From: Greg KH <gregkh@suse.de>
To: linux-kernel@vger.kernel.org, stable@kernel.org
Cc: stable-review@kernel.org, torvalds@linux-foundation.org,
akpm@linux-foundation.org, alan@lxorguk.ukuu.org.uk,
dsterba@novell.com, seto.hidetoshi@jp.fujitsu.com,
suresh.b.siddha@intel.com, Nagananda.Chumbalkar@hp.com,
jdelvare@novell.com, tglx@linutronix.de,
Thomas Renninger <trenn@suse.de>
Subject: [16/24] clockevent: Prevent dead lock on clockevents_lock
Date: Mon, 24 May 2010 15:28:12 -0700 [thread overview]
Message-ID: <20100524223017.910661964@clark.site> (raw)
In-Reply-To: <20100524223544.GA13721@kroah.com>
2.6.27-stable review patch. If anyone has any objections, please let us know.
------------------
From: Suresh Siddha <suresh.b.siddha@intel.com>
This is a merge of two mainline commits, intended
for stable@kernel.org submission for 2.6.27 kernel.
commit f833bab87fca5c3ce13778421b1365845843b976
and
commit 918aae42aa9b611a3663b16ae849fdedc67c2292
Changelog of both:
Currently clockevents_notify() is called with interrupts enabled at
some places and interrupts disabled at some other places.
This results in a deadlock in this scenario.
cpu A holds clockevents_lock in clockevents_notify() with irqs enabled
cpu B waits for clockevents_lock in clockevents_notify() with irqs disabled
cpu C doing set_mtrr() which will try to rendezvous of all the cpus.
This will result in C and A come to the rendezvous point and waiting
for B. B is stuck forever waiting for the spinlock and thus not
reaching the rendezvous point.
Fix the clockevents code so that clockevents_lock is taken with
interrupts disabled and thus avoid the above deadlock.
Also call lapic_timer_propagate_broadcast() on the destination cpu so
that we avoid calling smp_call_function() in the clockevents notifier
chain.
This issue left us wondering if we need to change the MTRR rendezvous
logic to use stop machine logic (instead of smp_call_function) or add
a check in spinlock debug code to see if there are other spinlocks
which gets taken under both interrupts enabled/disabled conditions.
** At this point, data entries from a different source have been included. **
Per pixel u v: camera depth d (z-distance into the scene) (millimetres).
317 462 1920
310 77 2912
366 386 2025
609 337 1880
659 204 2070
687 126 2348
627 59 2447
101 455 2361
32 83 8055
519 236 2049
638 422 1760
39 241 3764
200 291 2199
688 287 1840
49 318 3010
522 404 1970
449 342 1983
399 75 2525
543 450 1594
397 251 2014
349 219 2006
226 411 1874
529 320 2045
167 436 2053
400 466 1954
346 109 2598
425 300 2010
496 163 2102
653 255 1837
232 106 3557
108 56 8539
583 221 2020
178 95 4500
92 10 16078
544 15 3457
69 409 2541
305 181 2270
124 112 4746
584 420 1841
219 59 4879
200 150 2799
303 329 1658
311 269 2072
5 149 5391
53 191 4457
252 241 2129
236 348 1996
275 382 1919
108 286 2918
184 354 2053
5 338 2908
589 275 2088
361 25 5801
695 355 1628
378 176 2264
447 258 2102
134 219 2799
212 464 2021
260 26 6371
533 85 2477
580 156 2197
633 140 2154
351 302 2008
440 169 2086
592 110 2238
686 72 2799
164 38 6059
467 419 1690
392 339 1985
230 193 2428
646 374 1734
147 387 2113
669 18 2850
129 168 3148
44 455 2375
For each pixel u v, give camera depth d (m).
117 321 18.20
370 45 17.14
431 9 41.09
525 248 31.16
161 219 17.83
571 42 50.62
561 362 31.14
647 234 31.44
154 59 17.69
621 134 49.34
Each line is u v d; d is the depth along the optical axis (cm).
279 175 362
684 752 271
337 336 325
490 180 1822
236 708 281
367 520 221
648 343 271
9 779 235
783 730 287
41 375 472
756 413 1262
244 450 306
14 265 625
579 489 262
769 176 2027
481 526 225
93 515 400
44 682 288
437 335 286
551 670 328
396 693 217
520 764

Signed-off-by: Suresh Siddha <suresh.b.siddha@intel.com>
Cc: "Brown Len" <len.brown@intel.com>
Cc: stable@kernel.org
LKML-Reference: <1250544899.2709.210.camel@sbs-t61.sc.intel.com>
Signed-off-by: Thomas Gleixner <tglx@linutronix.de>
I got following warning on ia64 box:
In function 'acpi_processor_power_verify':
642: warning: passing argument 2 of 'smp_call_function_single' from
incompatible pointer type
This smp_call_function_single() was introduced by a commit
f833bab87fca5c3ce13778421b1365845843b976:
The problem is that the lapic_timer_propagate_broadcast() has 2 versions:
One is real code that modified in the above commit, and the other is NOP
code that used when !ARCH_APICTIMER_STOPS_ON_C3:
static void lapic_timer_propagate_broadcast(struct acpi_processor *pr) { }
So I got warning because of !ARCH_APICTIMER_STOPS_ON_C3.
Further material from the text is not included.